The humidity in the basement safe started rising this month:

The bag of new silica gel weighed 575 g, so it adsorbed about 67 g of water as the humidity rose from bone dry to 24%. Last month it had soaked up 31 g, so the safe admits nearly an ounce of water each month with 50% RH in the basement. It takes five months to accumulate 60-ish g of water during the winter.
According to the Sorbent Systems charts, silica gel’s equilibrium capacity at 24% is about 12% of the gel’s weight, which would work out to 60 g. That’s close enough, methinks, given the graph resolution; the humidity changes slowly enough that it’s sorta-kinda equilibrated in there… 67 g works out to 13.4% of the dry weight, which is in the same ballpark.

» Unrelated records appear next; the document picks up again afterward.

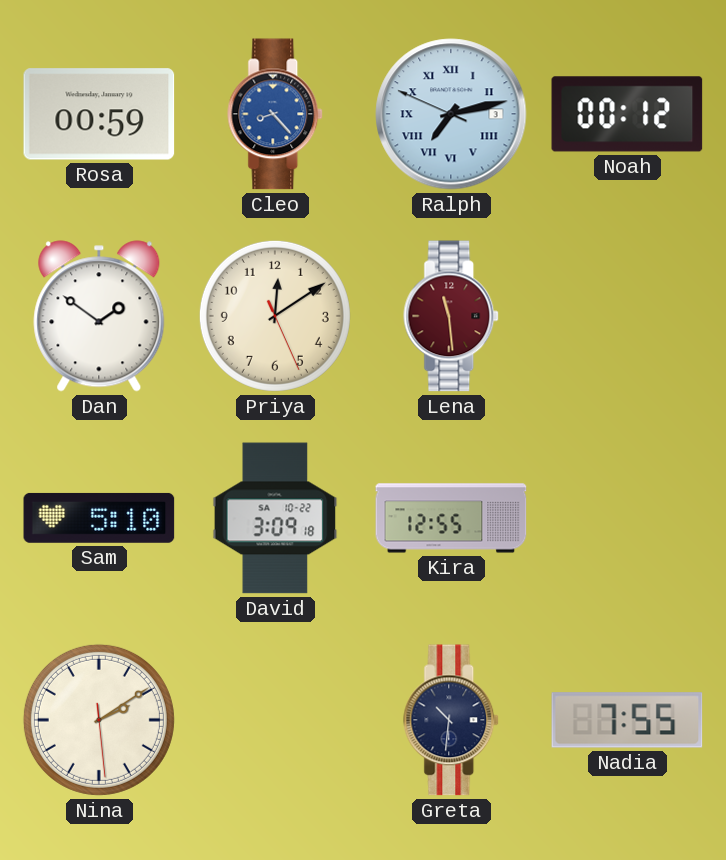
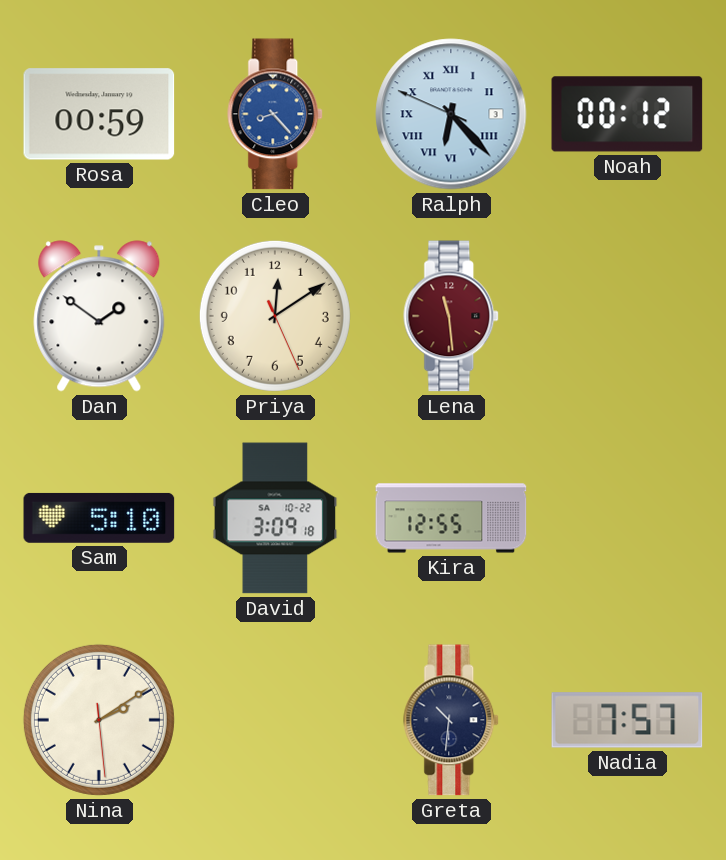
Ralph: 7:12 -> 6:22
Nadia: 7:55 -> 7:57
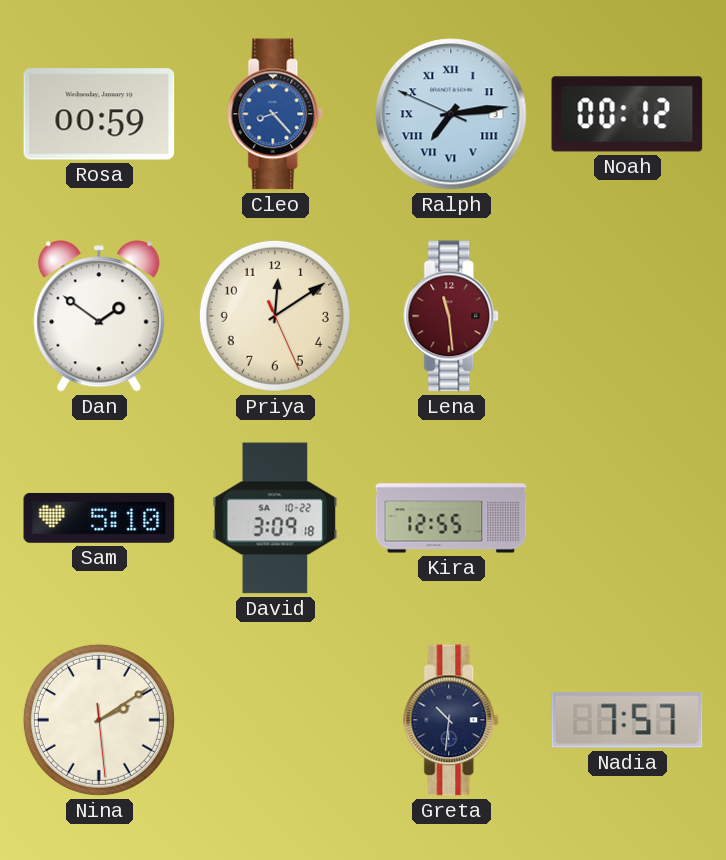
Ralph: 6:22 -> 7:13
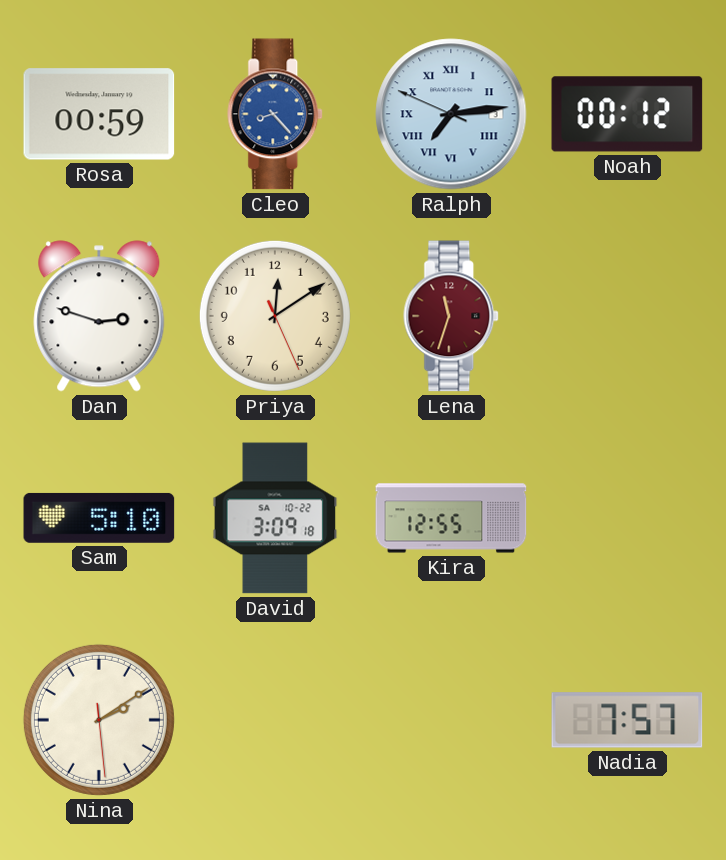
Dan: 1:51 -> 2:48
Lena: 11:29 -> 11:33
Greta: 10:31 -> none
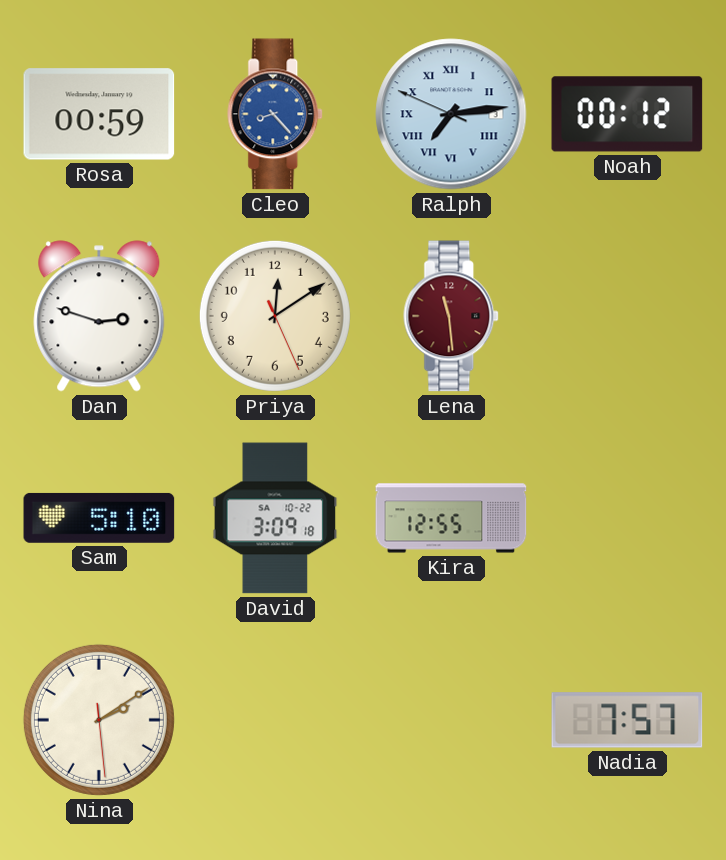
Lena: 11:33 -> 11:29
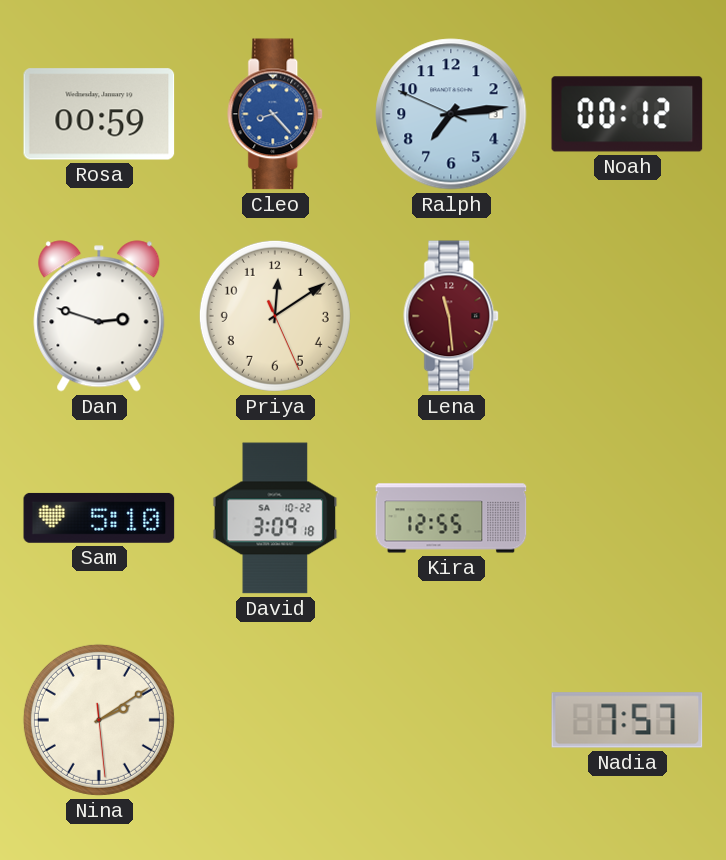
Ralph numerals: Roman -> Arabic
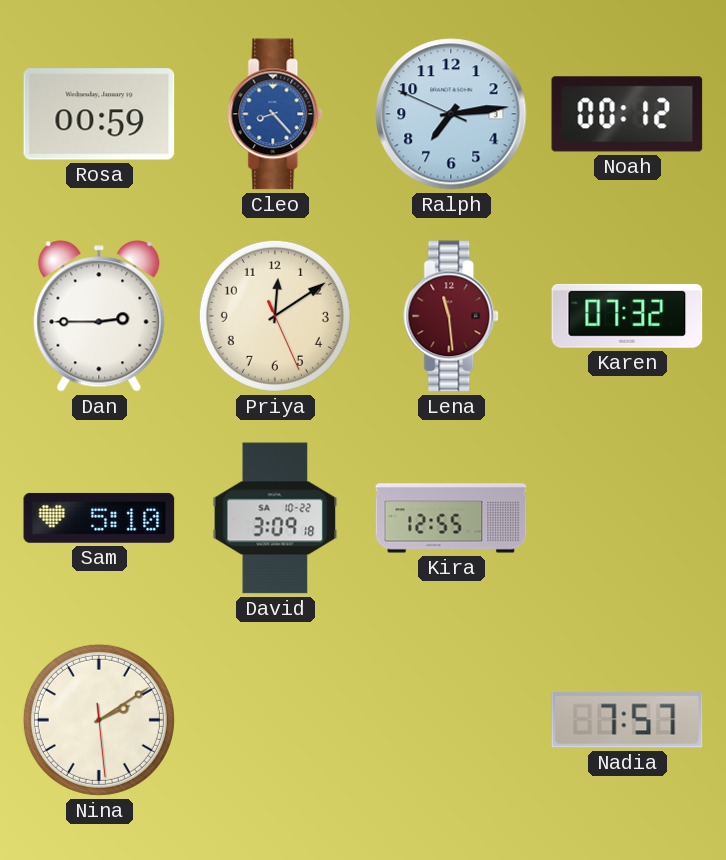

I made up three more bags of dry gel (500 g + 7 or 8 g tare), tossed one in the safe, one in the 6 gallon plastic bucket of 3D printer filament, and one in an empty 6 gallon bucket for comparison. Some 6 dot (10-through-60%) humidity indicator cards are on their way, seeing as how I don’t have nearly enough dataloggers to keep up with the demand…
Is this without the masking tape seal around the door?
I keep wondering about getting a custom refrigerator door gasket to seal around the door. I thought RepairClinic would build to your measurements if the factory part was no longer available, but I don’t see that now. There is another place which will make custom gaskets. I don’t know anything about them, but here is a link to a page listing the various profiles:
http://www.coldsupply.com/Custom-Door-Gaskets_c_64.html
You can be the guinea pig until I get my safe…
It’s there, but somewhat sketchy…
I should squash clay behind the door rim to measure the clearance, then install foam tape to exactly fill the crack: it’s on the to-do list!